The response must restate the data exactly, with nothing left out.

*** Opening Records for the task ***

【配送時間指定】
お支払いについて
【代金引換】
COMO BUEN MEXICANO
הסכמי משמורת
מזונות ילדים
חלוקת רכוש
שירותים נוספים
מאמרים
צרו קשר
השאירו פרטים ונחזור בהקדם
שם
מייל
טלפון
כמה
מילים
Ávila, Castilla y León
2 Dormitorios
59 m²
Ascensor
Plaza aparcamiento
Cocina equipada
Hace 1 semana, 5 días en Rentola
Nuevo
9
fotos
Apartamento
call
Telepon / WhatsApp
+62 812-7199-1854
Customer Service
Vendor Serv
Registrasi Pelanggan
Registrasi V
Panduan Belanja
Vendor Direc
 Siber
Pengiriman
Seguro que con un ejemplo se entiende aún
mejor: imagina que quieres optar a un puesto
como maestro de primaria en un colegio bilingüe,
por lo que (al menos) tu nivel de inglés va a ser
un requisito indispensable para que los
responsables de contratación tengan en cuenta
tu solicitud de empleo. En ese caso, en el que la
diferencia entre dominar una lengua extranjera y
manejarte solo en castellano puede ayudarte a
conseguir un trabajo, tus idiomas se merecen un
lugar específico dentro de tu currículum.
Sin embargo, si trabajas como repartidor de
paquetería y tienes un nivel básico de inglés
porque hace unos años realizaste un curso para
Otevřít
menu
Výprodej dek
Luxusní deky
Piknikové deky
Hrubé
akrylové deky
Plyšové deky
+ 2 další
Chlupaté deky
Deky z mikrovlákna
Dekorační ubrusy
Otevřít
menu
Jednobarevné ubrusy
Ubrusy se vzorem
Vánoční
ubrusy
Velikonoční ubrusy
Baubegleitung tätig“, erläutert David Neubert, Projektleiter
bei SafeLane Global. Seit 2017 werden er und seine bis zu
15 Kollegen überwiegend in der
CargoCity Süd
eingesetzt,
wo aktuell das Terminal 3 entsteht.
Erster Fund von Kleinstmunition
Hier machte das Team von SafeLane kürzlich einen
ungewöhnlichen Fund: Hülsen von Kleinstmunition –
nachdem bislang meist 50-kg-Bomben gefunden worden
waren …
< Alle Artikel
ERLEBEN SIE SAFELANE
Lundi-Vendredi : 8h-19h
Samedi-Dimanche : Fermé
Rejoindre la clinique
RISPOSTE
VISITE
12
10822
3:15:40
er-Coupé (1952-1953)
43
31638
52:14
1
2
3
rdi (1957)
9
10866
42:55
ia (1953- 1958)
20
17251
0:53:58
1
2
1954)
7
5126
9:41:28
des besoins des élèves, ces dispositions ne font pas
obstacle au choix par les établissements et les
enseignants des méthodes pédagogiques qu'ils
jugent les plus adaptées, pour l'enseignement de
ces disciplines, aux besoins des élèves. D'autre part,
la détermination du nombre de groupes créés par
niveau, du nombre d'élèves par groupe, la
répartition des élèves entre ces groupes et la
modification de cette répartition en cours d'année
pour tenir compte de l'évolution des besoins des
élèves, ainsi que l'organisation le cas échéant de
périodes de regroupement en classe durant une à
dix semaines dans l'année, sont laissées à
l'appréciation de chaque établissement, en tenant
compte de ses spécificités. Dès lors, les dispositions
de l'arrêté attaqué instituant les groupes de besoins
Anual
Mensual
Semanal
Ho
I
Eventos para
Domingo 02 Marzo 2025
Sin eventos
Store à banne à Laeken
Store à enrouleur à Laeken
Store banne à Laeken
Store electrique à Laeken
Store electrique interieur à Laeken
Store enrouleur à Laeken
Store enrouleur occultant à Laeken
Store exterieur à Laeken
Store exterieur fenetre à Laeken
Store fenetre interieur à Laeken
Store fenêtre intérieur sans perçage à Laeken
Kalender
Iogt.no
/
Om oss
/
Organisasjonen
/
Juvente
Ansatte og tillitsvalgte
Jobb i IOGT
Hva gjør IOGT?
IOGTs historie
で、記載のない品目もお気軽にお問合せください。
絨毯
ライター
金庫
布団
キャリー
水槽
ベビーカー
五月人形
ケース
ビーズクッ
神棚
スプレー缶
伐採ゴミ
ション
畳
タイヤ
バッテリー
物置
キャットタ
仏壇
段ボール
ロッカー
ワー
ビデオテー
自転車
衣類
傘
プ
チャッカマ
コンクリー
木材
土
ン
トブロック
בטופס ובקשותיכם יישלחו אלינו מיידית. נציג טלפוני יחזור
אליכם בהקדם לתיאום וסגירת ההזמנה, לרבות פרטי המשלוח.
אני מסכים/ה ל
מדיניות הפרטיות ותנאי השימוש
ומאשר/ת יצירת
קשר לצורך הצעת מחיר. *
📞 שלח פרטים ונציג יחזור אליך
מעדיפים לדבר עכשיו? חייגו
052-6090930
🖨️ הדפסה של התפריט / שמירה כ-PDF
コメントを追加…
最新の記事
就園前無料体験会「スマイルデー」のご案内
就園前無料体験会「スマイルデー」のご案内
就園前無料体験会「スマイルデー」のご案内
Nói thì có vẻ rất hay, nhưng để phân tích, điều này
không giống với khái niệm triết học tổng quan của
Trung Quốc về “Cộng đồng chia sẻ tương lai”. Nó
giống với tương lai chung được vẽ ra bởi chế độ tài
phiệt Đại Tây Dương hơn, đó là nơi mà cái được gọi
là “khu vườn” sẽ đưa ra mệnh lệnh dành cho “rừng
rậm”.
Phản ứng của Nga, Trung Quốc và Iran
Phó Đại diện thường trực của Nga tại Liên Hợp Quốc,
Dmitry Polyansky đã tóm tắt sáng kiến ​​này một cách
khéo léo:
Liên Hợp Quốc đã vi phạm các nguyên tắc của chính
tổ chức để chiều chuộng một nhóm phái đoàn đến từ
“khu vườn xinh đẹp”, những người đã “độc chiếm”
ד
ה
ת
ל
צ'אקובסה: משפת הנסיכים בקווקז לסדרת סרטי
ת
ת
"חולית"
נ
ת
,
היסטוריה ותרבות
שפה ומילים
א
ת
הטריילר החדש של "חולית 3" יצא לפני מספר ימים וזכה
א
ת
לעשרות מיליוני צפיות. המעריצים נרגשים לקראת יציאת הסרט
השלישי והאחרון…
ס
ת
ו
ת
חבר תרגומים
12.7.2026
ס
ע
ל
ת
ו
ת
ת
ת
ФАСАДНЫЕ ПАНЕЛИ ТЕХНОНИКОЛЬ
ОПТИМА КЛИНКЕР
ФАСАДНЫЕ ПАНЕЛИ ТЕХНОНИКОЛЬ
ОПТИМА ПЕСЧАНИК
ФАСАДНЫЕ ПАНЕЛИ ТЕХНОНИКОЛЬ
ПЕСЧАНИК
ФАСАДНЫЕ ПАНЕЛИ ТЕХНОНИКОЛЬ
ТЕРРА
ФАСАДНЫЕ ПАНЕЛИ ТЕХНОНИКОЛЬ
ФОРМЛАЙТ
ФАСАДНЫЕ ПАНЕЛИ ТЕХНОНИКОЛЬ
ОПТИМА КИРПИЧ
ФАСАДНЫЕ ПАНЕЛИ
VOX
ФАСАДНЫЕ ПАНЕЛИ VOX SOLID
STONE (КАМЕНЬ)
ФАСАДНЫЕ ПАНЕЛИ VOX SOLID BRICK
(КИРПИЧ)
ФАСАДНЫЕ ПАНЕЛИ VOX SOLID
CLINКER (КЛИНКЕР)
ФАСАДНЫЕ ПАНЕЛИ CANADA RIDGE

*** Closing Records for the task ***

Expected answer:
【配送時間指定】
お支払いについて
【代金引換】
COMO BUEN MEXICANO
הסכמי משמורת
מזונות ילדים
חלוקת רכוש
שירותים נוספים
מאמרים
צרו קשר
השאירו פרטים ונחזור בהקדם
שם
מייל
טלפון
כמה
מילים
Ávila, Castilla y León
2 Dormitorios
59 m²
Ascensor
Plaza aparcamiento
Cocina equipada
Hace 1 semana, 5 días en Rentola
Nuevo
9
fotos
Apartamento
call
Telepon / WhatsApp
+62 812-7199-1854
Customer Service
Vendor Serv
Registrasi Pelanggan
Registrasi V
Panduan Belanja
Vendor Direc
 Siber
Pengiriman
Seguro que con un ejemplo se entiende aún
mejor: imagina que quieres optar a un puesto
como maestro de primaria en un colegio bilingüe,
por lo que (al menos) tu nivel de inglés va a ser
un requisito indispensable para que los
responsables de contratación tengan en cuenta
tu solicitud de empleo. En ese caso, en el que la
diferencia entre dominar una lengua extranjera y
manejarte solo en castellano puede ayudarte a
conseguir un trabajo, tus idiomas se merecen un
lugar específico dentro de tu currículum.
Sin embargo, si trabajas como repartidor de
paquetería y tienes un nivel básico de inglés
porque hace unos años realizaste un curso para
Otevřít
menu
Výprodej dek
Luxusní deky
Piknikové deky
Hrubé
akrylové deky
Plyšové deky
+ 2 další
Chlupaté deky
Deky z mikrovlákna
Dekorační ubrusy
Otevřít
menu
Jednobarevné ubrusy
Ubrusy se vzorem
Vánoční
ubrusy
Velikonoční ubrusy
Baubegleitung tätig“, erläutert David Neubert, Projektleiter
bei SafeLane Global. Seit 2017 werden er und seine bis zu
15 Kollegen überwiegend in der
CargoCity Süd
eingesetzt,
wo aktuell das Terminal 3 entsteht.
Erster Fund von Kleinstmunition
Hier machte das Team von SafeLane kürzlich einen
ungewöhnlichen Fund: Hülsen von Kleinstmunition –
nachdem bislang meist 50-kg-Bomben gefunden worden
waren …
< Alle Artikel
ERLEBEN SIE SAFELANE
Lundi-Vendredi : 8h-19h
Samedi-Dimanche : Fermé
Rejoindre la clinique
RISPOSTE
VISITE
12
10822
3:15:40
er-Coupé (1952-1953)
43
31638
52:14
1
2
3
rdi (1957)
9
10866
42:55
ia (1953- 1958)
20
17251
0:53:58
1
2
1954)
7
5126
9:41:28
des besoins des élèves, ces dispositions ne font pas
obstacle au choix par les établissements et les
enseignants des méthodes pédagogiques qu'ils
jugent les plus adaptées, pour l'enseignement de
ces disciplines, aux besoins des élèves. D'autre part,
la détermination du nombre de groupes créés par
niveau, du nombre d'élèves par groupe, la
répartition des élèves entre ces groupes et la
modification de cette répartition en cours d'année
pour tenir compte de l'évolution des besoins des
élèves, ainsi que l'organisation le cas échéant de
périodes de regroupement en classe durant une à
dix semaines dans l'année, sont laissées à
l'appréciation de chaque établissement, en tenant
compte de ses spécificités. Dès lors, les dispositions
de l'arrêté attaqué instituant les groupes de besoins
Anual
Mensual
Semanal
Ho
I
Eventos para
Domingo 02 Marzo 2025
Sin eventos
Store à banne à Laeken
Store à enrouleur à Laeken
Store banne à Laeken
Store electrique à Laeken
Store electrique interieur à Laeken
Store enrouleur à Laeken
Store enrouleur occultant à Laeken
Store exterieur à Laeken
Store exterieur fenetre à Laeken
Store fenetre interieur à Laeken
Store fenêtre intérieur sans perçage à Laeken
Kalender
Iogt.no
/
Om oss
/
Organisasjonen
/
Juvente
Ansatte og tillitsvalgte
Jobb i IOGT
Hva gjør IOGT?
IOGTs historie
で、記載のない品目もお気軽にお問合せください。
絨毯
ライター
金庫
布団
キャリー
水槽
ベビーカー
五月人形
ケース
ビーズクッ
神棚
スプレー缶
伐採ゴミ
ション
畳
タイヤ
バッテリー
物置
キャットタ
仏壇
段ボール
ロッカー
ワー
ビデオテー
自転車
衣類
傘
プ
チャッカマ
コンクリー
木材
土
ン
トブロック
בטופס ובקשותיכם יישלחו אלינו מיידית. נציג טלפוני יחזור
אליכם בהקדם לתיאום וסגירת ההזמנה, לרבות פרטי המשלוח.
אני מסכים/ה ל
מדיניות הפרטיות ותנאי השימוש
ומאשר/ת יצירת
קשר לצורך הצעת מחיר. *
📞 שלח פרטים ונציג יחזור אליך
מעדיפים לדבר עכשיו? חייגו
052-6090930
🖨️ הדפסה של התפריט / שמירה כ-PDF
コメントを追加…
最新の記事
就園前無料体験会「スマイルデー」のご案内
就園前無料体験会「スマイルデー」のご案内
就園前無料体験会「スマイルデー」のご案内
Nói thì có vẻ rất hay, nhưng để phân tích, điều này
không giống với khái niệm triết học tổng quan của
Trung Quốc về “Cộng đồng chia sẻ tương lai”. Nó
giống với tương lai chung được vẽ ra bởi chế độ tài
phiệt Đại Tây Dương hơn, đó là nơi mà cái được gọi
là “khu vườn” sẽ đưa ra mệnh lệnh dành cho “rừng
rậm”.
Phản ứng của Nga, Trung Quốc và Iran
Phó Đại diện thường trực của Nga tại Liên Hợp Quốc,
Dmitry Polyansky đã tóm tắt sáng kiến ​​này một cách
khéo léo:
Liên Hợp Quốc đã vi phạm các nguyên tắc của chính
tổ chức để chiều chuộng một nhóm phái đoàn đến từ
“khu vườn xinh đẹp”, những người đã “độc chiếm”
ד
ה
ת
ל
צ'אקובסה: משפת הנסיכים בקווקז לסדרת סרטי
ת
ת
"חולית"
נ
ת
,
היסטוריה ותרבות
שפה ומילים
א
ת
הטריילר החדש של "חולית 3" יצא לפני מספר ימים וזכה
א
ת
לעשרות מיליוני צפיות. המעריצים נרגשים לקראת יציאת הסרט
השלישי והאחרון…
ס
ת
ו
ת
חבר תרגומים
12.7.2026
ס
ע
ל
ת
ו
ת
ת
ת
ФАСАДНЫЕ ПАНЕЛИ ТЕХНОНИКОЛЬ
ОПТИМА КЛИНКЕР
ФАСАДНЫЕ ПАНЕЛИ ТЕХНОНИКОЛЬ
ОПТИМА ПЕСЧАНИК
ФАСАДНЫЕ ПАНЕЛИ ТЕХНОНИКОЛЬ
ПЕСЧАНИК
ФАСАДНЫЕ ПАНЕЛИ ТЕХНОНИКОЛЬ
ТЕРРА
ФАСАДНЫЕ ПАНЕЛИ ТЕХНОНИКОЛЬ
ФОРМЛАЙТ
ФАСАДНЫЕ ПАНЕЛИ ТЕХНОНИКОЛЬ
ОПТИМА КИРПИЧ
ФАСАДНЫЕ ПАНЕЛИ
VOX
ФАСАДНЫЕ ПАНЕЛИ VOX SOLID
STONE (КАМЕНЬ)
ФАСАДНЫЕ ПАНЕЛИ VOX SOLID BRICK
(КИРПИЧ)
ФАСАДНЫЕ ПАНЕЛИ VOX SOLID
CLINКER (КЛИНКЕР)
ФАСАДНЫЕ ПАНЕЛИ CANADA RIDGE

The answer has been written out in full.